It's been a difficult few months for climate scientists. There were the stolen e-mails of Climategate that purported to show an attempt to cover up data disputing global warming, the much ballyhooed summit in Copenhagen that ended in disappointment, and the revelation of several errors in the work of the U.N.'s Intergovernmental Panel on Climate Change. By March, congressional Republicans were calling for a McCarthy-style investigation into global-warming scientists, and researchers were being inundated with hate mail. Note to science students in search of a major: entomology is looking nice these days.
So when word went out that Ian McEwan's new novel, Solar, would be about global warming, climate researchers might have hoped they'd found their champion. With his portrait of a relentlessly rational science writer in Enduring Love and his detailed descriptions of neurosurgery in Saturday, McEwan is the rare novelist who understands the scientific world and the mind-set of the scientist. If anyone could make a best seller out of the sticky stuff of climate science and a hero out of one of its practitioners, it would be McEwan.
As it turns out, they might want to wait for Al Gore's next book. McEwan has turned his sharp, satirical eye to climate change, and the result is anything but heroic. In making Solar a comedy albeit one as black as the dark side of the moon McEwan gives the lie to vain hopes that the planet will be saved by a sudden outbreak of environmental virtue. If we're going to avoid choking on what McEwan calls the "hot breath of civilization," we're going to have to harness human nature, in all its selfishness, mendacity and occasional genius.
In other words, we're going to need Michael Beard, a rotund, balding, 50-ish English physicist coasting on a Nobel Prize he won two decades ago. As Solar begins, Beard is in the waning days of his fifth marriage, hanging on as the chief of a government center on renewable energy, where climate change takes up less space in his mind than adultery. "Beard was not wholly skeptical about climate change," McEwan writes. "But he himself had other things to think about."

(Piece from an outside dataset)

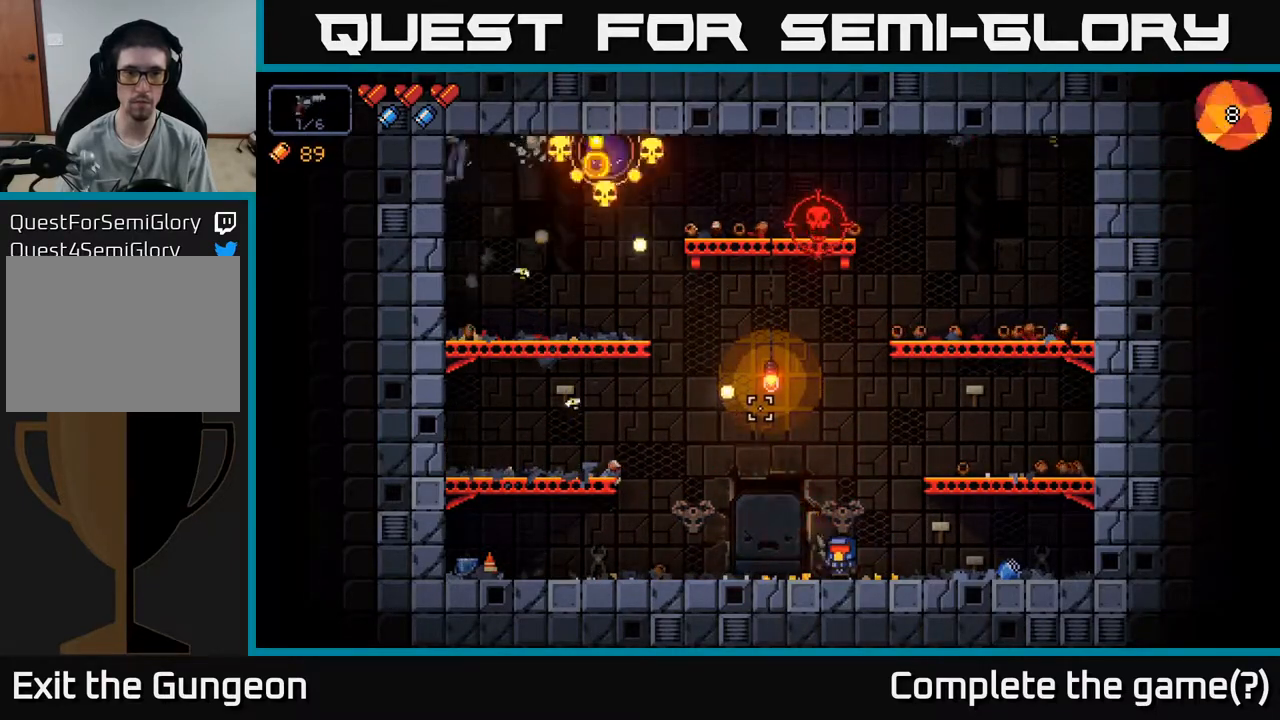
{"buttons": ["R2"], "left_stick": "right", "right_stick": "up", "events": [[67, "R2", "down"], [167, "R2", "up"], [200, "left_stick", "right"], [300, "right_stick", "up"], [467, "R2", "down"]]}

That doesn't change even when Beard is invited on a trip to the Norwegian Arctic with a boat full of self-important artists and scientists going north to see global warming in action. The journey is hilarious: Beard suffers frostbite in a rather uncomfortable place and is very nearly eaten by a polar bear. But even better is the way McEwan deftly contrasts the high ideals of the travelers who call for a new, greener way of life with their unacknowledged selfishness. The ship's boot room, where people load and unload their polar gear, and which steadily descends into chaos, becomes a symbol of humanity's problems with planetary management. "How were they to save the earth," Beard wonders, "when it was so much larger than the boot room?"
But Beard's dismissal of global warming changes when his unhappy home his current wife is cheating on him in response to his half-dozen extramarital affairs and his stalled work collide on the full-length polar-bear rug in his living room. (Updating Chekhov: If the author of a climate-change novel shows you a polar-bear rug in the first act, you can be sure it will bare its teeth in the next one.) Quite suddenly, Beard discovers what he believes is the solution to the problem of climate change: artificial photosynthesis, harnessing sunlight to split water and yield hydrogen and oxygen, which can be used to drive fuel cells and provide cheap, clean electricity. The earth will be saved, as will Beard's flagging career (and bank account). An unrepentant narcissist at heart, Beard has no trouble transitioning from disinterested physicist to clean-energy messiah, addressing conference halls full of skeptical businesspeople. "Now planetary stupidity was his business," McEwan writes a slogan I should really put on the back of my business cards.